When I finished reading the last pages of the last story in The Birthday of the World, I wandered around disoriented for perhaps an hour. This new collection of short stories and novellas by Ursula Le Guin is not like some books that convey comfort and delight so strongly that I finish them in a warm glow, glad to be alive. It isn’t that these stories make me sorry to be alive; rather, I find myself, after reading them, wondering just how alive I’ve been lately. How long has it been since I’ve looked at the sky and thought about how far away it is? How do I truly share space and self with another being? How would it be with me if I considered this year not as 2002, but as the Year One, with last year being one-ago, the way it is in Karhide?
The Birthday of the World comprises eight stories. All but the last of them, “Paradises Lost,” have been published elsewhere. The first six take place in the Ekumen, the imagined universe in which Le Guin has set many novels and stories. The last two are stories and places unto themselves.
“Coming of Age in Karhide” revisits the world Gethen, or Winter, about which one of Le Guin’s earliest and most famous novels, The Left Hand of Darkness, was written. For those unfamiliar with Gethen, the people there spend the majority of their lives in “somer” — that is, androgynous. Periodically, they come into “kemmer,” at which time they become fertile and sexually active as either male or female. Throughout the course of his/her life, a Gethenian can be male and female many times during different kemmers, and both sire and bear children. “Coming of Age” is a story told from the point of view of an older Gethenian remembering his/her first kemmer.
“The Matter of Seggri” hypothesizes a world upon which the proportion of women to men is sixteen to one. On this world, men are precious treasures, pampered and valued for their looks, sexual prowess, and athletic abilities. Women run the economy, administer the society, and carefully select “sires” for their children. When the men of Seggri begin to demand the rights of education and productive activity, the societal framework is shaken and forced to change.
The two stories “Unchosen Love” and “Mountain Ways” both take place on the world of O, one of my favorites of all Le Guin’s discovered worlds. O’s culture is layered with complexities, not the least of which is their form of marriage. The people of O marry in fours, two men and two women. Within the marriage, each partner has heterosexual and homosexual relations with one of the other partners, and abstains from relations with the third. Yes, these marriage relationships are quite complicated, but as Le Guin says, what marriage is not?

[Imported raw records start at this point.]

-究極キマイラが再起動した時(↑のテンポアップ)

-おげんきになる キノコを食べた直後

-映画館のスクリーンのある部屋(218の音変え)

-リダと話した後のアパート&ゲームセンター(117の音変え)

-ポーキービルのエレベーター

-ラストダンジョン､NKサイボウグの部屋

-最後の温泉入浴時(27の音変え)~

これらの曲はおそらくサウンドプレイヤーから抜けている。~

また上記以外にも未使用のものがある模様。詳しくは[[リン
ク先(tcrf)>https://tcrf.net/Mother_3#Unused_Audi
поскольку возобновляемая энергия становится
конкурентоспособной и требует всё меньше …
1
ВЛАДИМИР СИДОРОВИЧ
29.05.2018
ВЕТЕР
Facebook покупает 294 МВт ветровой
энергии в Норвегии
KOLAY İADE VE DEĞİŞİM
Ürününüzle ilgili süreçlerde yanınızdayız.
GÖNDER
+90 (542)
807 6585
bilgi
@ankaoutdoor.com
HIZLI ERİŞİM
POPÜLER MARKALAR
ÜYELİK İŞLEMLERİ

In stark contrast to O, the people in “Solitude” have chosen the apparent simplicity — yet actual equal complexity — of eremetic lives. Men and women live not only apart from the opposite sex, but apart from each other as well. No adult person enters the house of another adult, and women gather in “auntrings” only in order to raise their children to adolescence. It is the goal of humans in this world to become “persons,” to discover their souls distinct and separate from any other person.

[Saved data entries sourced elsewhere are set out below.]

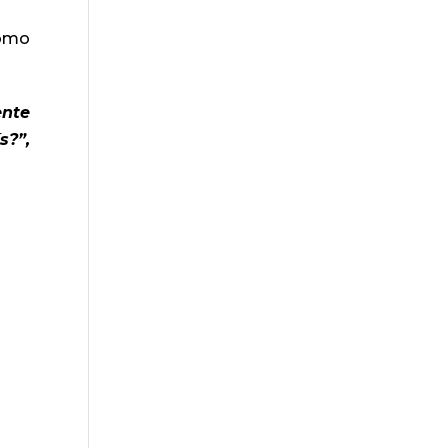
como
ente
s?”,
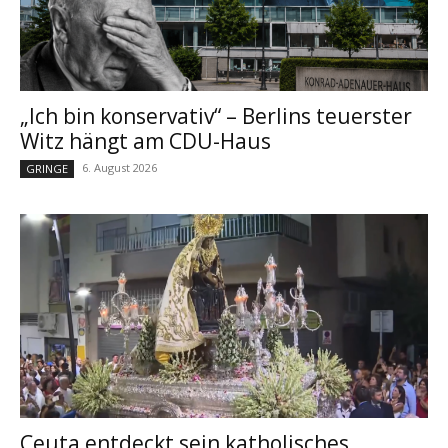
„Ich bin konservativ“ – Berlins teuerster
Witz hängt am CDU-Haus
6. August 2026
GRINGE
Ceuta entdeckt sein katholisches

In all of the above five stories, Le Guin explores, as another reviewer has put it, “all kinds of sex.” By doing so, she leads readers to think about what sex and sexuality mean, and how they pervade and help shape the entire life of a person. These stories do not communicate that “we are all the same and we should just love each other and not worry about it.” Rather, they cast light upon distinctions, and upon the ways that gendered people must and do “worry about” their relations with one another. As each reader encounters the various stories and says to him- or herself, “That is bizarre,” or, “I am just like that,” he or she is invited by Le Guin to become disoriented and reoriented, or simply reawakened to the notions of sexuality and “personhood.”
“Old Music and the Slave Women” takes place on Werel, the world from Le Guin’s story suite Four Ways to Forgiveness. The story transpires during a world-wide revolution in which “assets” are fighting for freedom from their owners. The setting is an eerily beautiful old estate that Le Guin says was inspired by a visit to one of the “beautiful, terrible, haunted” slave plantations upriver from Charleston, South Carolina.

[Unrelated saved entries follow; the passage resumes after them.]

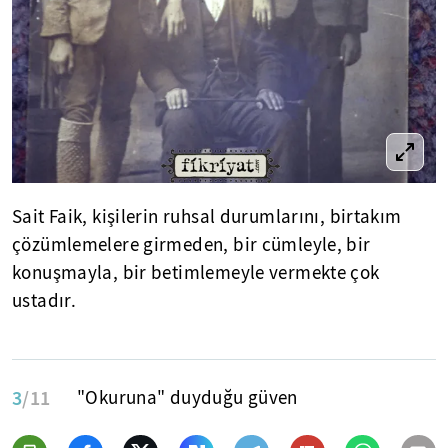
Sait Faik, kişilerin ruhsal durumlarını, birtakım
çözümlemelere girmeden, bir cümleyle, bir
konuşmayla, bir betimlemeyle vermekte çok
ustadır.
3
/11
"Okuruna" duyduğu güven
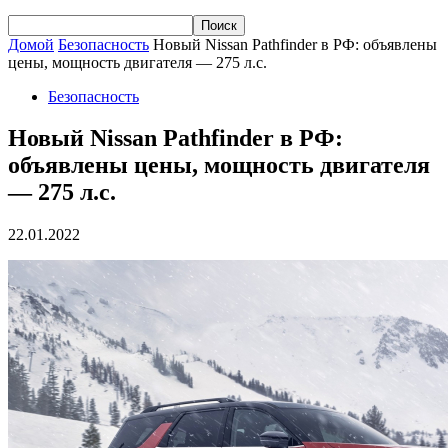
Домой
Безопасность
Новый Nissan Pathfinder в РФ: объявлены
цены, мощность двигателя — 275 л.с.
Безопасность
Новый Nissan Pathfinder в РФ:
объявлены цены, мощность двигателя
— 275 л.с.
22.01.2022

“The Birthday of the World” is an exploration of a society much like that of the ancient societies of Egypt or Peru, in which king and god are one and the same. What happens to such a society when “God is dropped,” when the transfer of godhood from one king to the next goes awry? How is the world destroyed and remade by such a catastrophe?
The last story, “Paradises Lost,” takes place almost entirely on a colony ship travelling from Earth to a potential new world. Rather than use the convenience of “cold sleep” for her colonists, Le Guin looks at what might happen if they travelled in real time, if generations and generations of people spent their lives only in transit, neither leaving nor arriving. What social relations, sciences, songs, poetry, and religion might arise among people who know only travel, who have never stood upon fixed earth? In other words, how would they be human?
While all of the stories in The Birthday of the World would traditionally be considered science fiction, they are also folk stories. They are so because in them Le Guin delves into the way people communicate with and relate to one another. The stories are full of songs, festivals, family traditions, legends, and stories-within-stories — what some scholars have called “folkways.” Le Guin’s imagined worlds are peopled with “folk,” that is, with people who eat, drink, remember, tell stories, raise children, make music and art, and celebrate; people who live.